The Maltese courts had rejected a request to grant the boy Maltese citizenship, quoting an article in the law laying down that children born out of wedlock were only eligible for Maltese citizenship if their mother was Maltese. The mother insisted this was discriminatory and that her son had a right to Maltese citizenship.

Six out of the seven judges sitting on the European Court of Human Rights found last week that the boy’s right to private life had been breached as a result of discrimination based on his illegitimacy. Had the boy been born within a marriage he would have been able to obtain Maltese citizenship, the court noted.

Maltese judge Geoffrey Valenzia dissented, arguing that, while there had been discrimination on grounds of illegitimacy, he did not believe this was a case of breach of the right to private life.

Through the Malta High Commission in the UK, the mother had started proceedings to obtain Maltese citizenship for her son the year he was born. In 1996, the High Commission informed her that, since she was not Maltese and the Maltese father was not officially recognised on the birth certificate, the boy was not entitled to Maltese citizenship.

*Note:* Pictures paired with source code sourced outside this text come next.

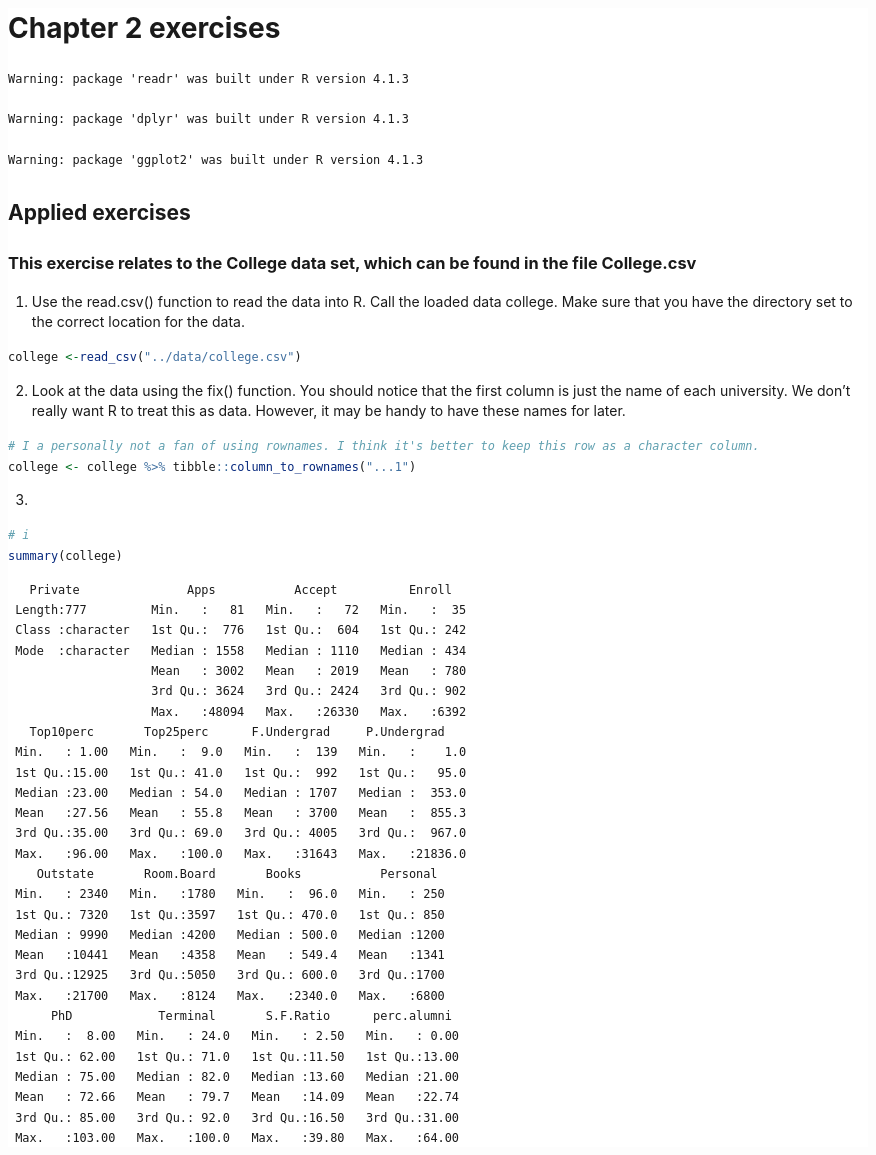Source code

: Chapter 2 exercises
================

    Warning: package 'readr' was built under R version 4.1.3

    Warning: package 'dplyr' was built under R version 4.1.3

    Warning: package 'ggplot2' was built under R version 4.1.3

## Applied exercises

### This exercise relates to the College data set, which can be found in the file College.csv

1)  Use the read.csv() function to read the data into R. Call the loaded
    data college. Make sure that you have the directory set to the
    correct location for the data.

``` r
college <-read_csv("../data/college.csv")
```

2)  Look at the data using the fix() function. You should notice that
    the first column is just the name of each university. We don’t
    really want R to treat this as data. However, it may be handy to
    have these names for later.

``` r
# I a personally not a fan of using rownames. I think it's better to keep this row as a character column.
college <- college %>% tibble::column_to_rownames("...1")
```

3)  

``` r
# i 
summary(college)
```

       Private               Apps           Accept          Enroll    
     Length:777         Min.   :   81   Min.   :   72   Min.   :  35  
     Class :character   1st Qu.:  776   1st Qu.:  604   1st Qu.: 242  
     Mode  :character   Median : 1558   Median : 1110   Median : 434  
                        Mean   : 3002   Mean   : 2019   Mean   : 780  
                        3rd Qu.: 3624   3rd Qu.: 2424   3rd Qu.: 902  
                        Max.   :48094   Max.   :26330   Max.   :6392  
       Top10perc       Top25perc      F.Undergrad     P.Undergrad     
     Min.   : 1.00   Min.   :  9.0   Min.   :  139   Min.   :    1.0  
     1st Qu.:15.00   1st Qu.: 41.0   1st Qu.:  992   1st Qu.:   95.0  
     Median :23.00   Median : 54.0   Median : 1707   Median :  353.0  
     Mean   :27.56   Mean   : 55.8   Mean   : 3700   Mean   :  855.3  
     3rd Qu.:35.00   3rd Qu.: 69.0   3rd Qu.: 4005   3rd Qu.:  967.0  
     Max.   :96.00   Max.   :100.0   Max.   :31643   Max.   :21836.0  
        Outstate       Room.Board       Books           Personal   
     Min.   : 2340   Min.   :1780   Min.   :  96.0   Min.   : 250  
     1st Qu.: 7320   1st Qu.:3597   1st Qu.: 470.0   1st Qu.: 850  
     Median : 9990   Median :4200   Median : 500.0   Median :1200  
     Mean   :10441   Mean   :4358   Mean   : 549.4   Mean   :1341  
     3rd Qu.:12925   3rd Qu.:5050   3rd Qu.: 600.0   3rd Qu.:1700  
     Max.   :21700   Max.   :8124   Max.   :2340.0   Max.   :6800  
          PhD            Terminal       S.F.Ratio      perc.alumni   
     Min.   :  8.00   Min.   : 24.0   Min.   : 2.50   Min.   : 0.00  
     1st Qu.: 62.00   1st Qu.: 71.0   1st Qu.:11.50   1st Qu.:13.00  
     Median : 75.00   Median : 82.0   Median :13.60   Median :21.00  
     Mean   : 72.66   Mean   : 79.7   Mean   :14.09   Mean   :22.74  
     3rd Qu.: 85.00   3rd Qu.: 92.0   3rd Qu.:16.50   3rd Qu.:31.00  
     Max.   :103.00   Max.   :100.0   Max.   :39.80   Max.   :64.00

She then instituted proceedings in Scotland where the courts declared the father as the biological parent and amended the boy’s birth certificate. In 2003, the Maltese courts also recognised the father and ordered him to pay maintenance. However, the boy was still not granted citizenship due to the law on illegitimate children born to foreign mothers. The mother filed a constitutional case in Malta claiming that this was discriminatory.

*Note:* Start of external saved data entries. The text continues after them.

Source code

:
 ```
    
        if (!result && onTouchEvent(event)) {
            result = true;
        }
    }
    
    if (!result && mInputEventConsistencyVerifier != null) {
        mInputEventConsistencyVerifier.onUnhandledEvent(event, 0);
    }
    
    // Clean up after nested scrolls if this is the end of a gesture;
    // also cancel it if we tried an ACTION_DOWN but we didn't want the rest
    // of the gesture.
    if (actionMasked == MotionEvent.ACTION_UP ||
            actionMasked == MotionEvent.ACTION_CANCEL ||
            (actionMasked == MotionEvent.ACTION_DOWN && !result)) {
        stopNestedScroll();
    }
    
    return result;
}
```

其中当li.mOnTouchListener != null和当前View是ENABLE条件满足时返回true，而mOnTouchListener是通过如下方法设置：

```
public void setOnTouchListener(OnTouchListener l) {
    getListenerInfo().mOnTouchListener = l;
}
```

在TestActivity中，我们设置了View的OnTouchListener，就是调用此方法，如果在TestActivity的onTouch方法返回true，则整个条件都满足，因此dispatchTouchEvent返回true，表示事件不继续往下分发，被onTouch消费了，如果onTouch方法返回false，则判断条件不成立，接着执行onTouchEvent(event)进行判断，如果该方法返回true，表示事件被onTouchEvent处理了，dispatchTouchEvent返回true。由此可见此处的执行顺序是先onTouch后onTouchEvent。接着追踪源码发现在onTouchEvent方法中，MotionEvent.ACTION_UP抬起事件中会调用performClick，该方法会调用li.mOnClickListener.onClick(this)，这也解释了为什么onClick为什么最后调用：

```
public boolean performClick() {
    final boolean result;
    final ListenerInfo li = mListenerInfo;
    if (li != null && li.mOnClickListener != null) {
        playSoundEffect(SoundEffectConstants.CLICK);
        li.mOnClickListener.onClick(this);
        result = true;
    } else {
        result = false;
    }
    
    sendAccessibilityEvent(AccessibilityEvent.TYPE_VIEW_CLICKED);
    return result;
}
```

Following a series of constitutional battles, which went on until 2009, the court turned down the mother’s request, which led her to take the case to the European Court of Human Rights, arguing that the Maltese citizenship law discriminated against her son and deprived him of his right to family life and private life.

The government argued that, in 2007, the law had been amended to allow the boy to apply but he had not. However, the mother insisted that the boy should not have to apply because he had a right to citizenship given that one parent was Maltese.

The government justified the disputed provision on citizenship on grounds that “children born in wedlock had a link with their parents resulting from the marriage whereas such link was missing in cases of children born out of wedlock”. In such cases, the government argued, it was always clear who the mother was but this did not apply to the father.

The court rejected this argument saying that “no reasonable or objective grounds have been adduced to justify such difference of treatment of the applicant as a person born out of wedlock”.

The government insisted there was no breach of family life because the boy never had a relationship with his father. But the court noted that, even in the absence of a family life, the teenager’s right to a private life had still been breached.

Lawyers Kevin Dingli, Austin Bencini and Lorna Mifsud Cachia represented the boy.

The government was represented by Attorney General Peter Grech.